Potential actions by bank regulators
The federal banking agencies can issue enforcement actions for non-compliance, including requirements to reform the bank’s OFAC program and impose civil money penalties.
In a case involving Deutsche Bank AG, the Federal Reserve imposed a $58 million penalty and consent cease and desist order against the German banking giant, related to violations of US sanctions. The 2015 order required Deutsche Bank to implement and enhanced program to ensure global compliance with US sanctions administered by OFAC.
Informing OFAC of irregularities
Federal banking agencies also often have a duty to inform OFAC when they spot problematic behavior, for example involving transactions to or from sanctioned countries or a lack of written controls to comply with sanctions laws.
This duty is usually derived from an agreement made with OFAC called a “Memorandum of Understanding” (MOU). These MOU agreements set forth procedures for the exchange of certain information between the parties, including a full report of the findings during an examination as they relate to sanctions enforcement. Such agreements exist with institutions like the Federal Reserve and the FDIC as well as almost every state financial regulator. For a list of state and federal agencies with which OFAC currently has an MOU, please click here.
The MOU between OFAC and the Federal Reserve, the Federal Deposit Insurance Corporation (FDIC), the National Credit Union (NCUA), the Office of Comptroller of the Currency (OCC) and the now defunct Office of Thrift Supervision (OTS) was signed ten years ago, in 2006. To see it, please click here.
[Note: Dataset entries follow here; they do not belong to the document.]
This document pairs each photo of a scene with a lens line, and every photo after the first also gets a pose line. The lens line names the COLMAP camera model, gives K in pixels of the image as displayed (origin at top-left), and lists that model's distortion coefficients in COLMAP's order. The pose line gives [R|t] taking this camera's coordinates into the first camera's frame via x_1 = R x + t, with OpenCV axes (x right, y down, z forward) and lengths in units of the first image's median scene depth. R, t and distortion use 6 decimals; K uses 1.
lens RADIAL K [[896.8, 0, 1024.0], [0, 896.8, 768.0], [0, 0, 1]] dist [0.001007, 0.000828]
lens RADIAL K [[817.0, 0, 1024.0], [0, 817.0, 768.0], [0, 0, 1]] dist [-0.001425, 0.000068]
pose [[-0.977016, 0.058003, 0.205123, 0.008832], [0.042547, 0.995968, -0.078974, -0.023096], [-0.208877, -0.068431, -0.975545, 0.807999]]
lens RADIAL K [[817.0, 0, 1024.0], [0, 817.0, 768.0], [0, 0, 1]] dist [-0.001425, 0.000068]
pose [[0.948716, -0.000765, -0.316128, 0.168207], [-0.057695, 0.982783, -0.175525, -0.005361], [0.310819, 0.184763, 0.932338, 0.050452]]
Information that can be shared includes unreported violations of sanctions, and other examination findings, such as “significant deficiencies in a banking organization’s policies, procedures, and processes for ensuring compliance with OFAC regulations.”
OFAC compliance program as a mitigating factor
In identifying a potential sanctions violation, OFAC uses “Enforcement Guidelines,” the framework for the enforcement of all economic sanctions programs it administers. This document says that OFAC will consider some general factors in determining an enforcement action for an apparent breach of sanctions. One of the factors is General Factor E, Compliance Program: the existence, nature and adequacy of a risk-based OFAC compliance program at the time of the apparent violation, where relevant. OFAC will follow the procedures set forth in the MOU and consults the regulator on the quality and effectiveness of the compliance program in place. Even in the absence of an MOU, OFAC may take into consideration the views of federal, state, or foreign regulators, where relevant. In case of a breach of sanctions laws, having a sound OFAC compliance program can mitigate an OFAC enforcement action.
Salvatore Scotto, of Sanctions Forensics & FCC Advisory Services, explains that “OFAC, with its MOUs with various federal, state and other regulators relies on their examinations for insight to a financial institution’s ability to effectively comply with the regulations. We are at a state where sanctions programs are more complicated and technology has become more sophisticated, an institution can no longer just buy an off the shelf interdiction tool and issue a compliance policy statement. Sanctions compliance programs require comprehensive governance to meet regulatory expectations. While a regulatory examination can be a bit stressful, the regulators may see something you do not see, embrace their findings as an opportunity to strengthen your sanctions program and hopefully the strength of your sanctions program may one day mitigate an OFAC Enforcement Action”.